Florence and surrounding Lane County (pop. 338,000) rose from No. 30 in the last study, conducted in 1999, thanks to a better ambience and local economy. Its only drawback: a higher-than-average crime rate.
Florida retains two spots in the top 10: No. 4 Melbourne-Palm Bay and No. 9 Daytona Beach. But editor David Savageau sees “a slow but perceptible slide (in) retirement appeal because of population growth, crime, hurricanes, politics and because boomers view it as their gray-haired parents’ retirement spot.”
Among surprises he found:
* California is back as a retirement destination, retaining its older adults and attracting older newcomers, especially in Coachella Valley. During the 1990s, it exported more older adults than it attracted.

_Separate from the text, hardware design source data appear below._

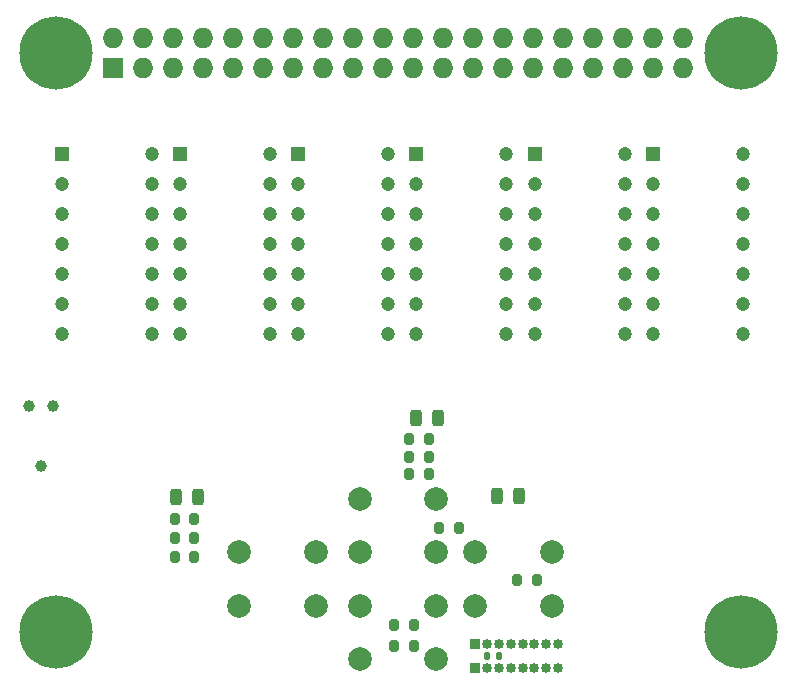
<source format=gbs>
%TF.GenerationSoftware,KiCad,Pcbnew,7.0.8*%
%TF.CreationDate,2023-10-10T13:20:09+03:00*%
%TF.ProjectId,ltp_kikad,6c74705f-6b69-46b6-9164-2e6b69636164,rev?*%
%TF.SameCoordinates,Original*%
%TF.FileFunction,Soldermask,Bot*%
%TF.FilePolarity,Negative*%
%FSLAX46Y46*%
G04 Gerber Fmt 4.6, Leading zero omitted, Abs format (unit mm)*
G04 Created by KiCad (PCBNEW 7.0.8) date 2023-10-10 13:20:09*
%MOMM*%
%LPD*%
G01*
G04 APERTURE LIST*
G04 Aperture macros list*
%AMRoundRect*
0 Rectangle with rounded corners*
0 $1 Rounding radius*
0 $2 $3 $4 $5 $6 $7 $8 $9 X,Y pos of 4 corners*
0 Add a 4 corners polygon primitive as box body*
4,1,4,$2,$3,$4,$5,$6,$7,$8,$9,$2,$3,0*
0 Add four circle primitives for the rounded corners*
1,1,$1+$1,$2,$3*
1,1,$1+$1,$4,$5*
1,1,$1+$1,$6,$7*
1,1,$1+$1,$8,$9*
0 Add four rect primitives between the rounded corners*
20,1,$1+$1,$2,$3,$4,$5,0*
20,1,$1+$1,$4,$5,$6,$7,0*
20,1,$1+$1,$6,$7,$8,$9,0*
20,1,$1+$1,$8,$9,$2,$3,0*%
G04 Aperture macros list end*
%ADD10R,1.200000X1.200000*%
%ADD11C,1.200000*%
%ADD12C,6.200000*%
%ADD13C,2.000000*%
%ADD14R,0.850000X0.850000*%
%ADD15O,0.850000X0.850000*%
%ADD16R,1.727200X1.727200*%
%ADD17O,1.727200X1.727200*%
%ADD18C,0.990600*%
%ADD19RoundRect,0.243750X-0.243750X-0.456250X0.243750X-0.456250X0.243750X0.456250X-0.243750X0.456250X0*%
%ADD20RoundRect,0.200000X-0.200000X-0.275000X0.200000X-0.275000X0.200000X0.275000X-0.200000X0.275000X0*%
%ADD21RoundRect,0.140000X-0.140000X-0.170000X0.140000X-0.170000X0.140000X0.170000X-0.140000X0.170000X0*%
%ADD22RoundRect,0.243750X0.243750X0.456250X-0.243750X0.456250X-0.243750X-0.456250X0.243750X-0.456250X0*%
G04 APERTURE END LIST*
D10*
%TO.C,DS6*%
X173017000Y-65150000D03*
D11*
X173017000Y-67690000D03*
X173017000Y-70230000D03*
X173017000Y-72770000D03*
X173017000Y-75310000D03*
X173017000Y-77850000D03*
X173017000Y-80390000D03*
X180637000Y-80390000D03*
X180637000Y-77850000D03*
X180637000Y-75310000D03*
X180637000Y-72770000D03*
X180637000Y-70230000D03*
X180637000Y-67690000D03*
X180637000Y-65150000D03*
%TD*%
D10*
%TO.C,DS3*%
X143017000Y-65149600D03*
D11*
X143017000Y-67689600D03*
X143017000Y-70229600D03*
X143017000Y-72769600D03*
X143017000Y-75309600D03*
X143017000Y-77849600D03*
X143017000Y-80389600D03*
X150637000Y-80389600D03*
X150637000Y-77849600D03*
X150637000Y-75309600D03*
X150637000Y-72769600D03*
X150637000Y-70229600D03*
X150637000Y-67689600D03*
X150637000Y-65149600D03*
%TD*%
D12*
%TO.C,*%
X122466800Y-105572200D03*
%TD*%
D13*
%TO.C,SW4*%
X158012000Y-98850000D03*
X164512000Y-98850000D03*
X158012000Y-103350000D03*
X164512000Y-103350000D03*
%TD*%
D12*
%TO.C,*%
X180466800Y-56572200D03*
%TD*%
D14*
%TO.C,J5*%
X158000000Y-106600000D03*
D15*
X159000000Y-106600000D03*
X160000000Y-106600000D03*
X161000000Y-106600000D03*
X162000000Y-106600000D03*
X163000000Y-106600000D03*
X164000000Y-106600000D03*
X165000000Y-106600000D03*
%TD*%
D10*
%TO.C,DS5*%
X163017000Y-65150000D03*
D11*
X163017000Y-67690000D03*
X163017000Y-70230000D03*
X163017000Y-72770000D03*
X163017000Y-75310000D03*
X163017000Y-77850000D03*
X163017000Y-80390000D03*
X170637000Y-80390000D03*
X170637000Y-77850000D03*
X170637000Y-75310000D03*
X170637000Y-72770000D03*
X170637000Y-70230000D03*
X170637000Y-67690000D03*
X170637000Y-65150000D03*
%TD*%
D12*
%TO.C,*%
X180466800Y-105572200D03*
%TD*%
D10*
%TO.C,DS2*%
X133017000Y-65150000D03*
D11*
X133017000Y-67690000D03*
X133017000Y-70230000D03*
X133017000Y-72770000D03*
X133017000Y-75310000D03*
X133017000Y-77850000D03*
X133017000Y-80390000D03*
X140637000Y-80390000D03*
X140637000Y-77850000D03*
X140637000Y-75310000D03*
X140637000Y-72770000D03*
X140637000Y-70230000D03*
X140637000Y-67690000D03*
X140637000Y-65150000D03*
%TD*%
D10*
%TO.C,DS1*%
X123017000Y-65150000D03*
D11*
X123017000Y-67690000D03*
X123017000Y-70230000D03*
X123017000Y-72770000D03*
X123017000Y-75310000D03*
X123017000Y-77850000D03*
X123017000Y-80390000D03*
X130637000Y-80390000D03*
X130637000Y-77850000D03*
X130637000Y-75310000D03*
X130637000Y-72770000D03*
X130637000Y-70230000D03*
X130637000Y-67690000D03*
X130637000Y-65150000D03*
%TD*%
D12*
%TO.C,*%
X122466800Y-56572200D03*
%TD*%
D13*
%TO.C,SW1*%
X148212000Y-94350000D03*
X154712000Y-94350000D03*
X148212000Y-98850000D03*
X154712000Y-98850000D03*
%TD*%
%TO.C,SW2*%
X138012000Y-98850000D03*
X144512000Y-98850000D03*
X138012000Y-103350000D03*
X144512000Y-103350000D03*
%TD*%
D16*
%TO.C,J2*%
X127330000Y-57840000D03*
D17*
X127330000Y-55300000D03*
X129870000Y-57840000D03*
X129870000Y-55300000D03*
X132410000Y-57840000D03*
X132410000Y-55300000D03*
X134950000Y-57840000D03*
X134950000Y-55300000D03*
X137490000Y-57840000D03*
X137490000Y-55300000D03*
X140030000Y-57840000D03*
X140030000Y-55300000D03*
X142570000Y-57840000D03*
X142570000Y-55300000D03*
X145110000Y-57840000D03*
X145110000Y-55300000D03*
X147650000Y-57840000D03*
X147650000Y-55300000D03*
X150190000Y-57840000D03*
X150190000Y-55300000D03*
X152730000Y-57840000D03*
X152730000Y-55300000D03*
X155270000Y-57840000D03*
X155270000Y-55300000D03*
X157810000Y-57840000D03*
X157810000Y-55300000D03*
X160350000Y-57840000D03*
X160350000Y-55300000D03*
X162890000Y-57840000D03*
X162890000Y-55300000D03*
X165430000Y-57840000D03*
X165430000Y-55300000D03*
X167970000Y-57840000D03*
X167970000Y-55300000D03*
X170510000Y-57840000D03*
X170510000Y-55300000D03*
X173050000Y-57840000D03*
X173050000Y-55300000D03*
X175590000Y-57840000D03*
X175590000Y-55300000D03*
%TD*%
D18*
%TO.C,J4*%
X121203000Y-91570000D03*
X120187000Y-86490000D03*
X122219000Y-86490000D03*
%TD*%
D14*
%TO.C,J6*%
X158000000Y-108600000D03*
D15*
X159000000Y-108600000D03*
X160000000Y-108600000D03*
X161000000Y-108600000D03*
X162000000Y-108600000D03*
X163000000Y-108600000D03*
X164000000Y-108600000D03*
X165000000Y-108600000D03*
%TD*%
D10*
%TO.C,DS4*%
X153017000Y-65149600D03*
D11*
X153017000Y-67689600D03*
X153017000Y-70229600D03*
X153017000Y-72769600D03*
X153017000Y-75309600D03*
X153017000Y-77849600D03*
X153017000Y-80389600D03*
X160637000Y-80389600D03*
X160637000Y-77849600D03*
X160637000Y-75309600D03*
X160637000Y-72769600D03*
X160637000Y-70229600D03*
X160637000Y-67689600D03*
X160637000Y-65149600D03*
%TD*%
D13*
%TO.C,SW3*%
X148212000Y-103350000D03*
X154712000Y-103350000D03*
X148212000Y-107850000D03*
X154712000Y-107850000D03*
%TD*%
D19*
%TO.C,D1*%
X152987000Y-87500000D03*
X154862000Y-87500000D03*
%TD*%
%TO.C,D2*%
X159849500Y-94100000D03*
X161724500Y-94100000D03*
%TD*%
D20*
%TO.C,R13*%
X132562000Y-99200000D03*
X134212000Y-99200000D03*
%TD*%
%TO.C,R12*%
X152412000Y-92250000D03*
X154062000Y-92250000D03*
%TD*%
%TO.C,R14*%
X132562000Y-97600000D03*
X134212000Y-97600000D03*
%TD*%
%TO.C,R9*%
X151155000Y-105000000D03*
X152805000Y-105000000D03*
%TD*%
%TO.C,R15*%
X132562000Y-96000000D03*
X134212000Y-96000000D03*
%TD*%
%TO.C,R11*%
X152412000Y-90750000D03*
X154062000Y-90750000D03*
%TD*%
%TO.C,R7*%
X151162000Y-106800000D03*
X152812000Y-106800000D03*
%TD*%
D21*
%TO.C,C12*%
X159027000Y-107600000D03*
X159987000Y-107600000D03*
%TD*%
D20*
%TO.C,R2*%
X152412000Y-89250000D03*
X154062000Y-89250000D03*
%TD*%
%TO.C,R8*%
X154962000Y-96800000D03*
X156612000Y-96800000D03*
%TD*%
D22*
%TO.C,D4*%
X134524500Y-94200000D03*
X132649500Y-94200000D03*
%TD*%
D20*
%TO.C,R6*%
X161562000Y-101200000D03*
X163212000Y-101200000D03*
%TD*%
M02*

</source>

* Tucson, No. 6 overall, is No. 1 in ambience for its historic neighborhoods, good restaurants, performing arts and the great outdoors.

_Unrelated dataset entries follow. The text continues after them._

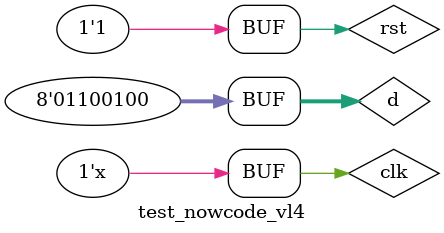
<source format=v>
`timescale 1ns/1ps

module test_nowcode_vl4();

// module NowCode_VL4(
//     input [7:0]d ,
//     input clk,
//     input rst,
//     output reg input_grant,
//     output reg [10:0]out
// );

reg clk;
reg rst;
reg [7:0] d;
wire input_grant;
wire [10:0] out;

initial begin
    clk = 1'b0;
    rst = 1'b0;
    d = 100;
    #20;
    rst = 1'b1;
end

always #5 clk = ~clk;

NowCode_VL4_2 u_vl4(
    .d(d),
    .clk(clk),
    .rst(rst),
    .input_grant(input_grant),
    .out(out)
);

endmodule

</source>
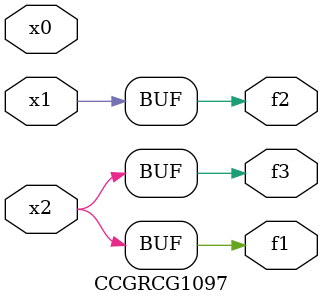
<source format=v>
module CCGRCG1097(
	input x0, x1, x2,
	output f1, f2, f3
);
	assign f1 = x2;
	assign f2 = x1;
	assign f3 = x2;
endmodule

</source>
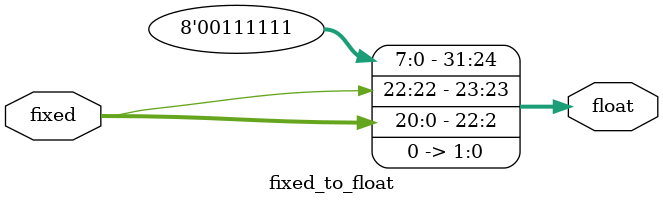
<source format=v>
module fixed_to_float #(
    parameter SIGN_BITS = 1,
    parameter INT_BITS  = 1,
    parameter FRAC_BITS = 22,
    parameter WIDTH     = SIGN_BITS + INT_BITS + FRAC_BITS
)(
  input  [WIDTH-1:0] fixed,
  output [31:0]      float
);

assign float = {1'b0, 7'd63, fixed[WIDTH-2], fixed[FRAC_BITS-2:0], 2'b00};
 
endmodule

</source>
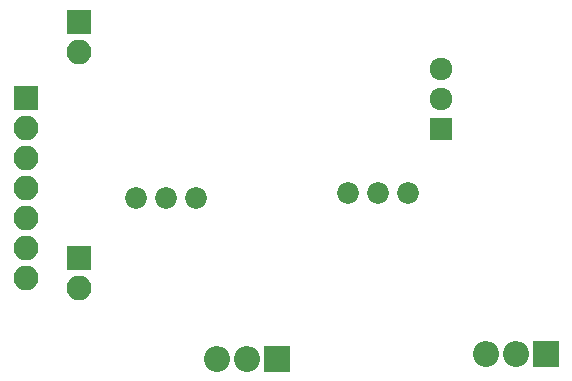
<source format=gbr>
G04 #@! TF.FileFunction,Soldermask,Bot*
%FSLAX46Y46*%
G04 Gerber Fmt 4.6, Leading zero omitted, Abs format (unit mm)*
G04 Created by KiCad (PCBNEW 4.0.7) date 01/09/23 23:09:21*
%MOMM*%
%LPD*%
G01*
G04 APERTURE LIST*
%ADD10C,0.100000*%
%ADD11R,2.100000X2.100000*%
%ADD12O,2.100000X2.100000*%
%ADD13R,2.200000X2.200000*%
%ADD14O,2.200000X2.200000*%
%ADD15C,1.840000*%
%ADD16C,1.920000*%
%ADD17R,1.920000X1.920000*%
G04 APERTURE END LIST*
D10*
D11*
X53000000Y-65500000D03*
D12*
X53000000Y-68040000D03*
X53000000Y-70580000D03*
X53000000Y-73120000D03*
X53000000Y-75660000D03*
X53000000Y-78200000D03*
X53000000Y-80740000D03*
D13*
X74260000Y-87560000D03*
D14*
X71720000Y-87560000D03*
X69180000Y-87560000D03*
D15*
X62300000Y-73900000D03*
X64840000Y-73900000D03*
X67380000Y-73900000D03*
X80300000Y-73500000D03*
X82840000Y-73500000D03*
X85380000Y-73500000D03*
D11*
X57500000Y-79000000D03*
D12*
X57500000Y-81540000D03*
D11*
X57500000Y-59000000D03*
D12*
X57500000Y-61540000D03*
D16*
X88130000Y-65590000D03*
X88130000Y-63050000D03*
D17*
X88130000Y-68130000D03*
D13*
X97028000Y-87122000D03*
D14*
X94488000Y-87122000D03*
X91948000Y-87122000D03*
M02*

</source>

* Las Vegas is becoming too expensive. Suburban Henderson County dropped from No. 3 in 1999 to No. 53 partly because of rising housing costs.
Other retirement trends:
* Seasonal residences: For example, living in Las Vegas in winter and upper Michigan in summer.
* Serial relocation: Retirees who keep moving, spending perhaps two years in each location, rehabbing a home and selling it at a profit.
* Small-group time-sharing: Households buy a variety of properties and rotate between them.